>> start
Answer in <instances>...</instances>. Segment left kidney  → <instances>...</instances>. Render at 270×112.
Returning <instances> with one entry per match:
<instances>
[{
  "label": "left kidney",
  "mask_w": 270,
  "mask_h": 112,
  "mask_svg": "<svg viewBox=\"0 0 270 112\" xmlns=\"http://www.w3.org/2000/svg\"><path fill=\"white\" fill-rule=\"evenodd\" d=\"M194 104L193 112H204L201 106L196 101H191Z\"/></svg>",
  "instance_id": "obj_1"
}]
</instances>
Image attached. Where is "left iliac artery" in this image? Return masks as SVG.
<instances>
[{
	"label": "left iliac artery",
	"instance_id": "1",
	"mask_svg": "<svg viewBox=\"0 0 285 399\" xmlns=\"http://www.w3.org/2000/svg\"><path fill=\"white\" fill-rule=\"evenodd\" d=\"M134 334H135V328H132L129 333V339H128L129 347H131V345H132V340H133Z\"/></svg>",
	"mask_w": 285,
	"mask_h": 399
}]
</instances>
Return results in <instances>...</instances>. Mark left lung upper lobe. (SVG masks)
>> end
>> start
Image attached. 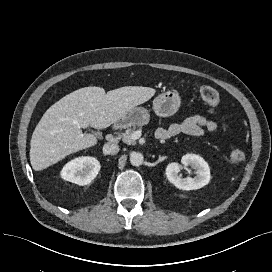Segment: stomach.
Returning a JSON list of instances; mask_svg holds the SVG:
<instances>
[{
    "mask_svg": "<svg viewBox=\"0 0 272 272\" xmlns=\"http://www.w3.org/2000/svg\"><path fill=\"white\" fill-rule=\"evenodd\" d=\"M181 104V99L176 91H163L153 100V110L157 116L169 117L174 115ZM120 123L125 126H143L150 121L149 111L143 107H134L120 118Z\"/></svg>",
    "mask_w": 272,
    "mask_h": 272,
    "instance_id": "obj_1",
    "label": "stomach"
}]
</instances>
>> end
>> start
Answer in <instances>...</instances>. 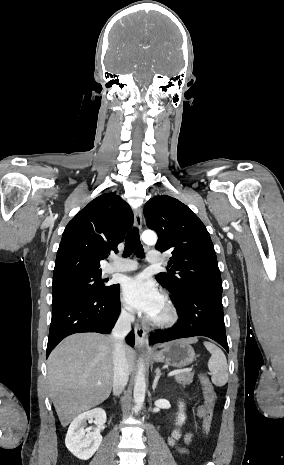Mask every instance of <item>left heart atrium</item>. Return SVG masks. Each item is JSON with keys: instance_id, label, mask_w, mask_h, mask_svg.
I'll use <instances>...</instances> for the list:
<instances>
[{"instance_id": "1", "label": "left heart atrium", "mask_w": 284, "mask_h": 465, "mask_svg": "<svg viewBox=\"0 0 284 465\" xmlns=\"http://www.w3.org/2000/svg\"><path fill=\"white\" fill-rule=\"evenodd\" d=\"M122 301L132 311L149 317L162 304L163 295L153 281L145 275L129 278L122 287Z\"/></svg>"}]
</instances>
>> end
→ PROBLEM DETAILS
Pick out and copy every line in the listing above that contains the word "Returning".

→ FULL RESPONSE
Returning <instances> with one entry per match:
Returning a JSON list of instances; mask_svg holds the SVG:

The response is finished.